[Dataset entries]
|---|

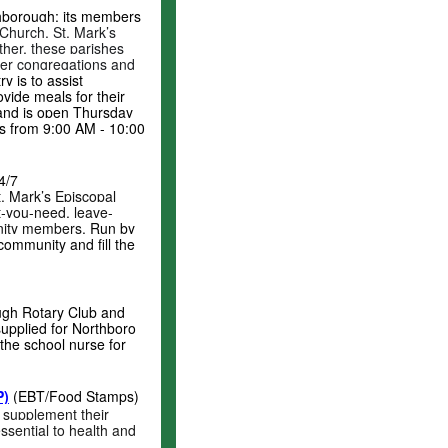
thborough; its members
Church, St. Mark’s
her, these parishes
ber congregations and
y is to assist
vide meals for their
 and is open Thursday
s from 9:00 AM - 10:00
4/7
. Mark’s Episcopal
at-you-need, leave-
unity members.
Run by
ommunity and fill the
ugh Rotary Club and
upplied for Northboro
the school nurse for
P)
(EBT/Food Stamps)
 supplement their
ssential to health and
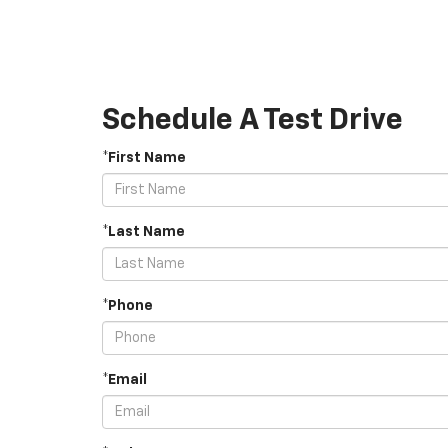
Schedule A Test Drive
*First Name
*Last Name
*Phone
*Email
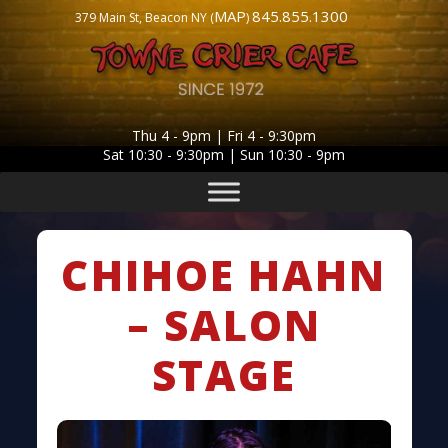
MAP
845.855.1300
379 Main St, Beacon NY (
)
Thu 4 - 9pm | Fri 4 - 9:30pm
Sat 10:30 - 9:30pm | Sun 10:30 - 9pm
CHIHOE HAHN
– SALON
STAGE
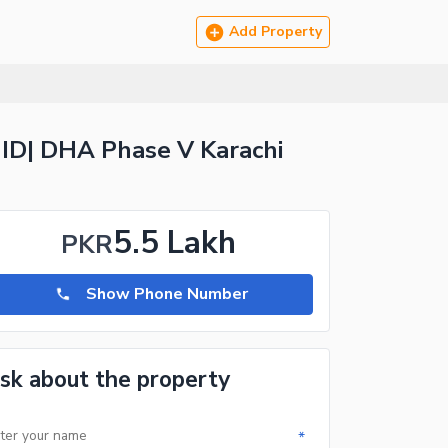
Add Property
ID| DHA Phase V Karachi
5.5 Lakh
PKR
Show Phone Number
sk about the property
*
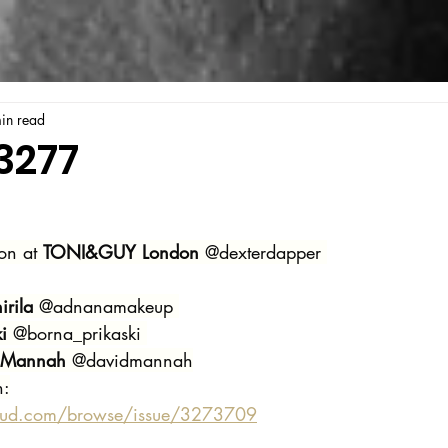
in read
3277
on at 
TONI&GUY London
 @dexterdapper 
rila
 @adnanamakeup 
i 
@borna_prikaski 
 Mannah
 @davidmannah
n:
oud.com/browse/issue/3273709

|---|

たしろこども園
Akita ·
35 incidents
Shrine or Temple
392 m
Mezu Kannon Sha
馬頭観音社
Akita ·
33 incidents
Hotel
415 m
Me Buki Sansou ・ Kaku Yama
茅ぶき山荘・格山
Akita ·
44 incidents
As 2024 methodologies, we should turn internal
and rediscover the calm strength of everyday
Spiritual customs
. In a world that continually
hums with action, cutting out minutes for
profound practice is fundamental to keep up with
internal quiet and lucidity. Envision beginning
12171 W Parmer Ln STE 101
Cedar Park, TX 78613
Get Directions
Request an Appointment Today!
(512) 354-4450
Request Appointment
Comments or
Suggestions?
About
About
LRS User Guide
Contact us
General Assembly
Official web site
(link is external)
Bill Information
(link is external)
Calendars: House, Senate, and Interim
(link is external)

|---|

Copy out only the lines of the records above from the one with "thborough; its members" through the one with "ugh Rotary Club and", exactly as they stand, both included.

● **EXERCISE OUTPUT**
thborough; its members
Church, St. Mark’s
her, these parishes
ber congregations and
y is to assist
vide meals for their
 and is open Thursday
s from 9:00 AM - 10:00
4/7
. Mark’s Episcopal
at-you-need, leave-
unity members.
Run by
ommunity and fill the
ugh Rotary Club and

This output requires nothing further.